The guidebooks described the double currency of convertible and common pesos. It seemed confusing but actually works easily as we tourists mostly didn't see any of the pesos that Cubans use. All of my dealings were in the convertible pesos (CUCs, pronounced kooks which was the source of much amusement, as you can imagine). One of our group members bought an ice cream cone when we were at the National Art Schools and that was in street pesos. By the way, it was melting so fast that he lost control and didn't finish it.

Our CAA group included 39 people, including executive director Linda Downs and president DeWitt Godfrey. Alison Fraunhar of Saint Xavier in Chicago, who has published numerous articles on Cuban art, was there for guidance. I would guess that there were slightly more artists than art historians/curators along with other art professionals and assorted spouses, spices, and companions. I was the only man traveling alone but there were several women traveling alone.

As we rode into the city from the Havana airport, I was thinking about how I'd take some photos of old cars and colorful houses, not yet realizing that both of those would be seen everywhere.
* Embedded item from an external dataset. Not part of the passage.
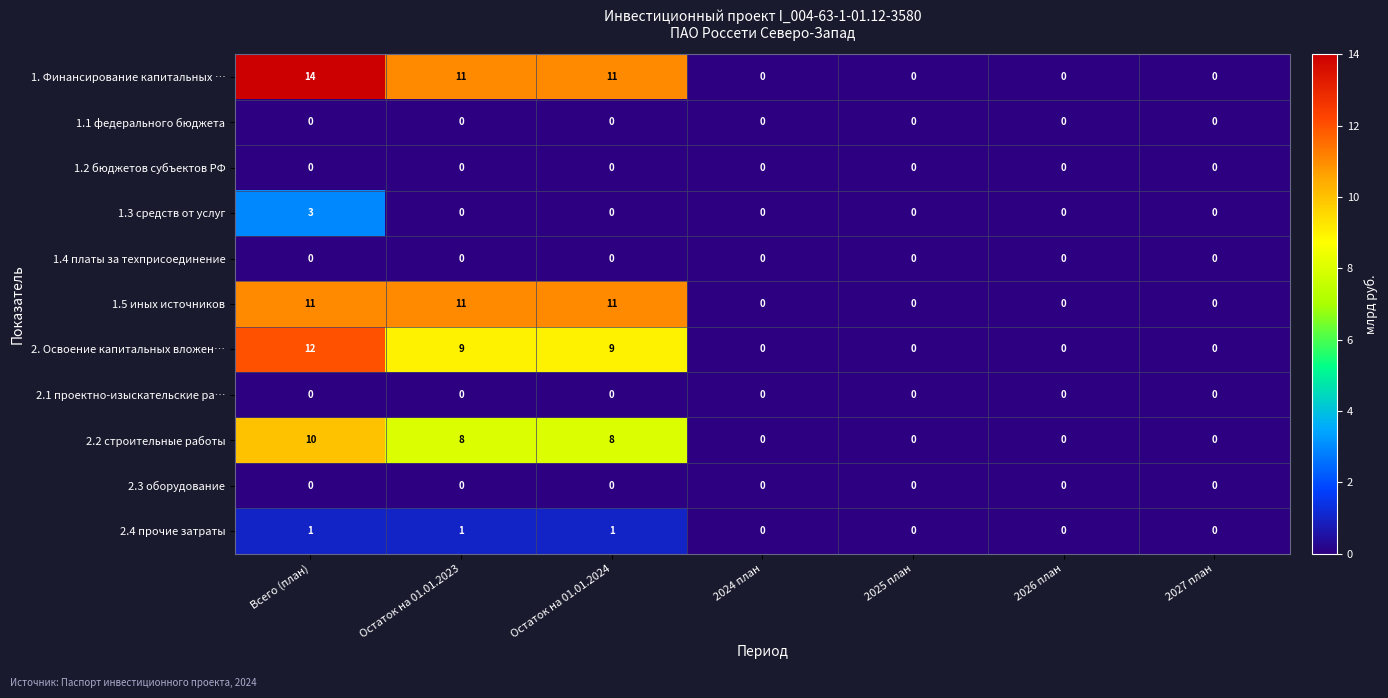

Which series has the largest total across all categories?

1. Финансирование капитальных …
The cars didn't always match. The freshly-scrubbed cars seemed to be mostly those serving as taxis for tourists. There were also metered yellow cabs and rather ordinary cabs in various colors and conditions with spoken prices that presumably were negotiable, not that I did any of that. Five of us did take a ride from Casablanca back to the hotel that was faster and more dramatic than we wanted, and expensive to boot. Having survived, it makes a good story. Another time, the taxi ride was slow and you wondered if the driver would get the gears shifted. Fast and slow, a real mix on the streets including the occasional horse cart or farm equipment.
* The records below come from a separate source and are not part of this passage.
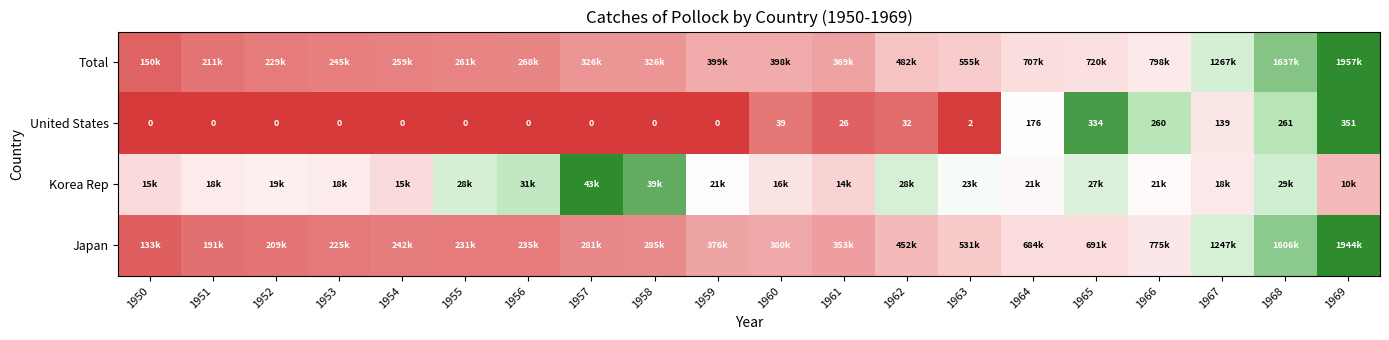

Rank the categories by United States value from highest to lowest.

1969, 1965, 1968, 1966, 1964, 1967, 1960, 1962, 1961, 1963, 1950, 1951, 1952, 1953, 1954, 1955, 1956, 1957, 1958, 1959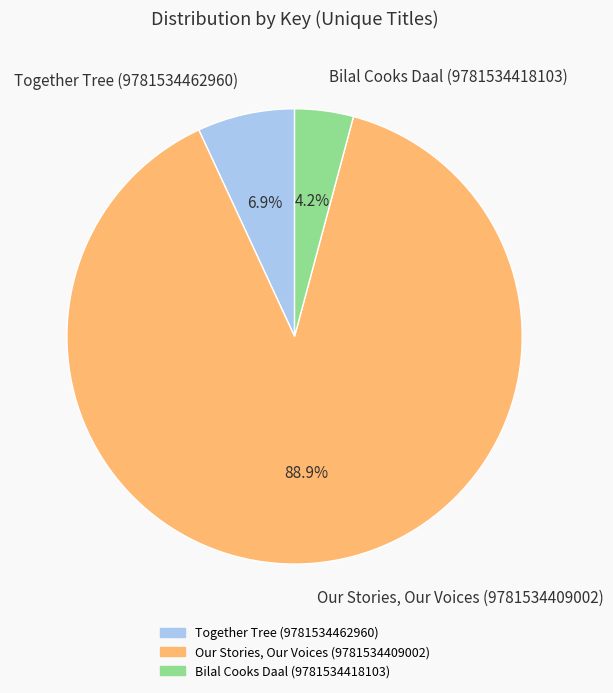

What is the majority slice?

Our Stories, Our Voices (9781534409002)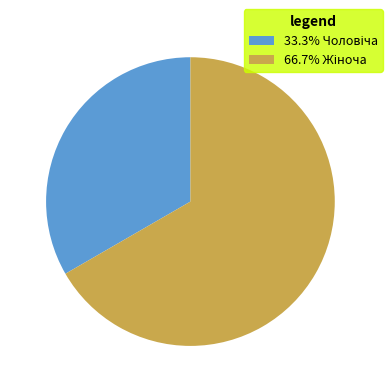

Is there a majority slice in this chart?

Yes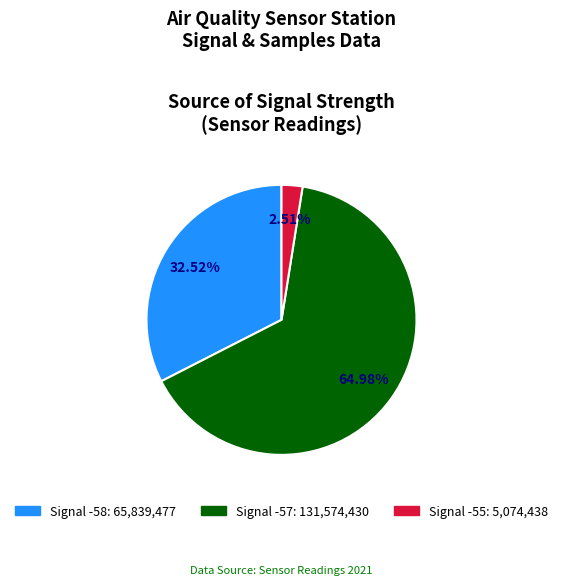

How many slices are in this pie chart?

3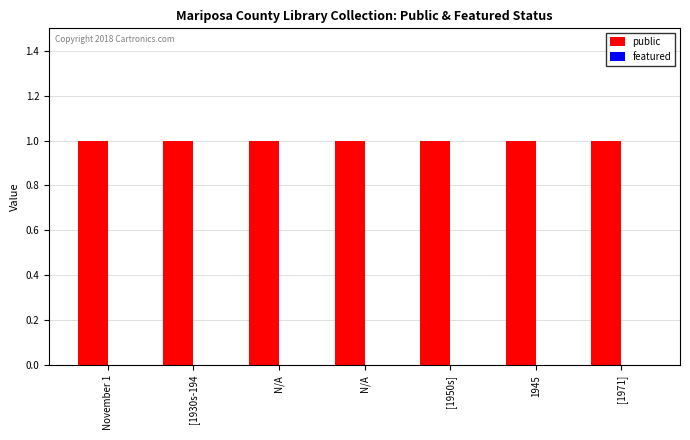

Are the bars grouped side by side (vs. stacked)?

Yes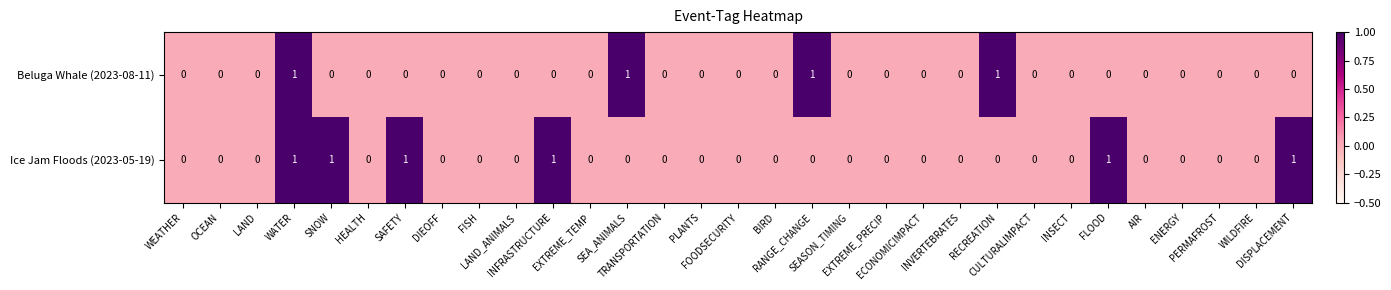

Rank the series by their average value, from lowest to highest.

Beluga Whale (2023-08-11), Ice Jam Floods (2023-05-19)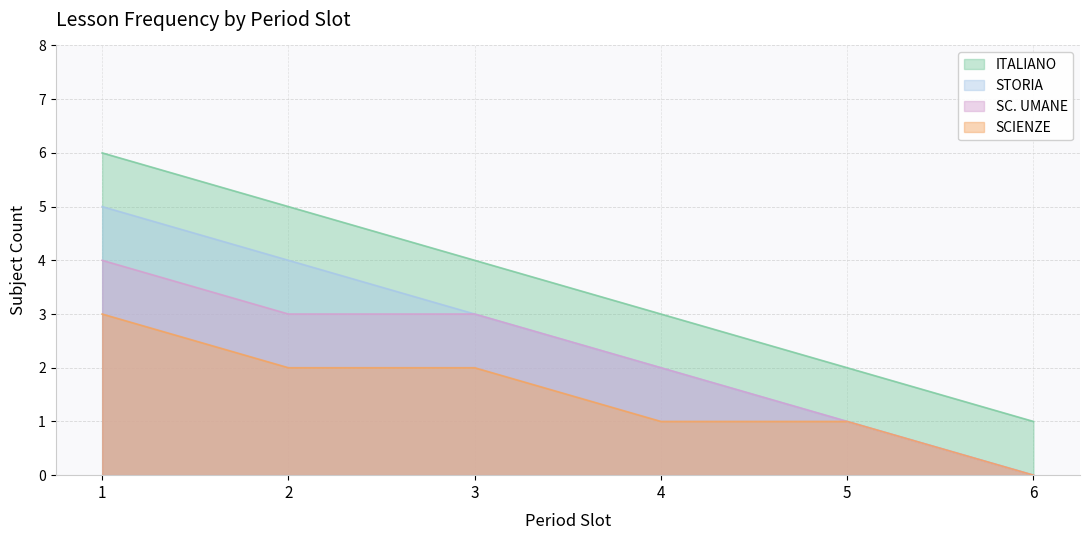

True or false: SC. UMANE has more than 0 interior local peaks.

False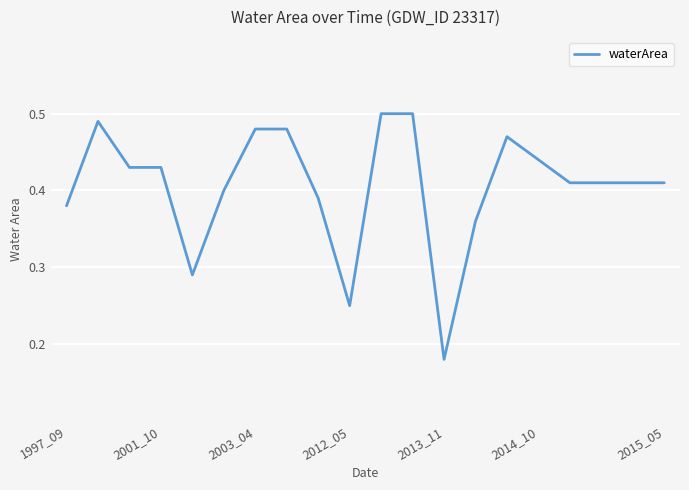

Count the values in the range 0 to 1.

20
Not all of the houses were this colorful. This one is the doctor's surgery in the fishing village of Jaimanitas, on the outskirts of Havana. When artist José Rodríguez Fuster started decorating his house in homage to Antonio Gaudí of Barcelona, the neighbors asked Fuster to also decorate their house. Now there are several dozen houses and fences with mosaic and painted decoration. Even this street name marker got mosaicked.
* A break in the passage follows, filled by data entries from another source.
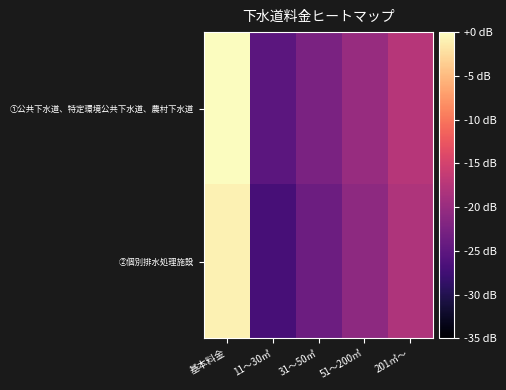

List the series in order of their peak value, lowest first.

②個別排水処理施設, ①公共下水道、特定環境公共下水道、農村下水道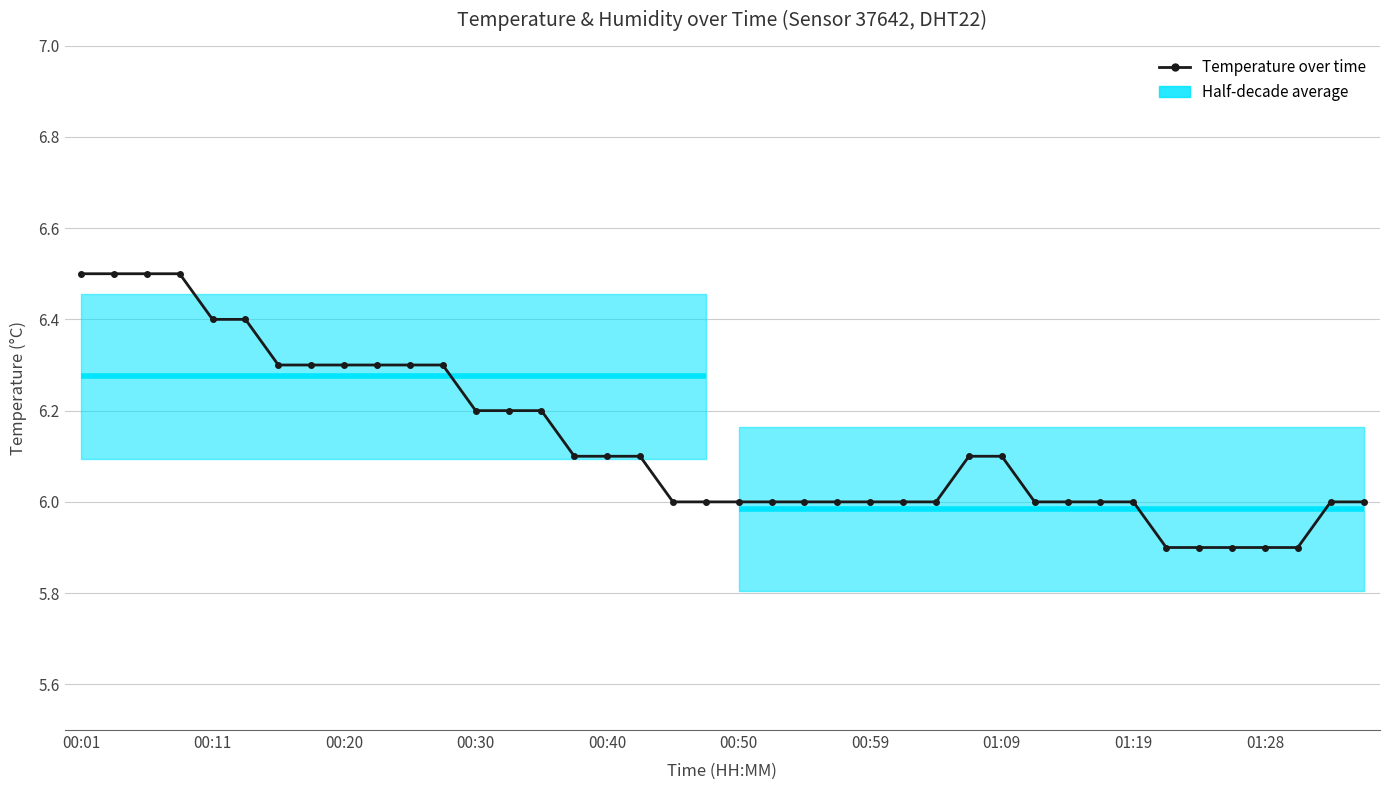

The value at 30 is 3.9. True or false?

False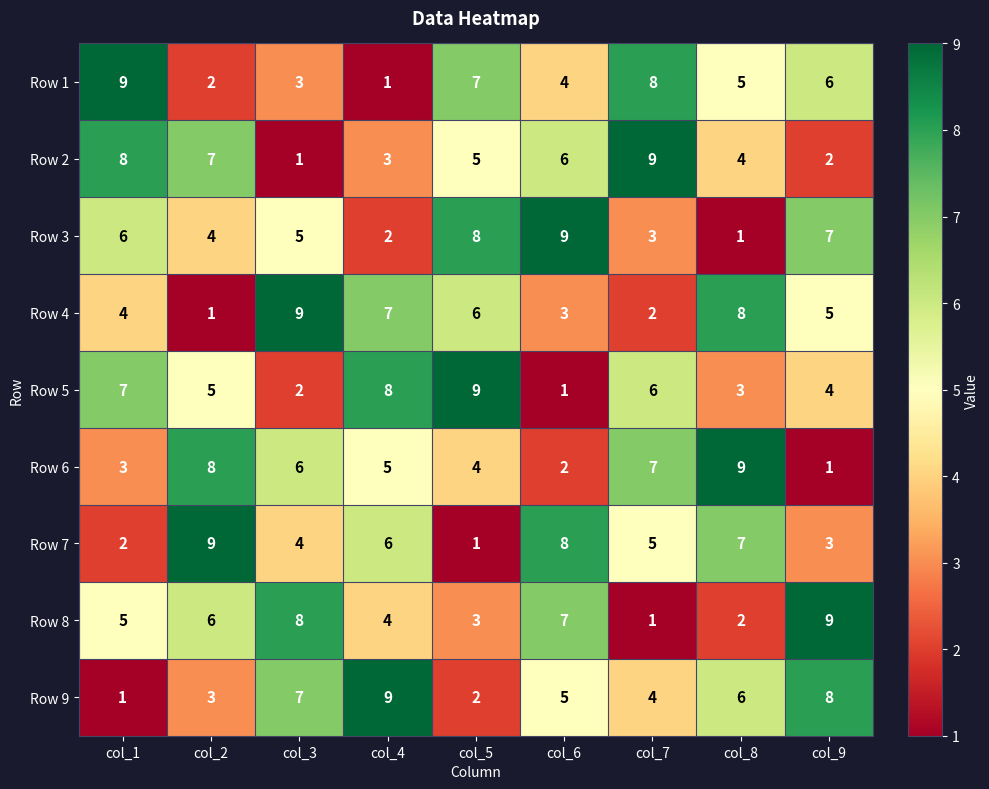

Is it true that Row 8 equals 5 at col_1?

True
I have posted all of my Cuba pictures on Flickr but have lots of stories to tell. I'll try to get some more blog posts done before the memories get drowned in real life. Being there was perhaps transformative. I know we were rich American tourists and our guide was a government employee but I really did feel, through observation and the guide's words, that there was a greater equality and richness and diversity of social interaction than in the US. Perhaps I read too much about income inequality here but we could use a good dose of income compression as long as it was toward the middle. Gretell Sintes (our guide) said that the important people did get better housing but not immense salaries so they don't drive flashy new cars (how can you compete with a '57 Chevy convertible?) or have McMansions. I just realized that I didn't see a single stretch limo full of shrieking tourists. We did, however, go to supper one night in an entourage of old convertibles, honking and yelling at each other and smiling.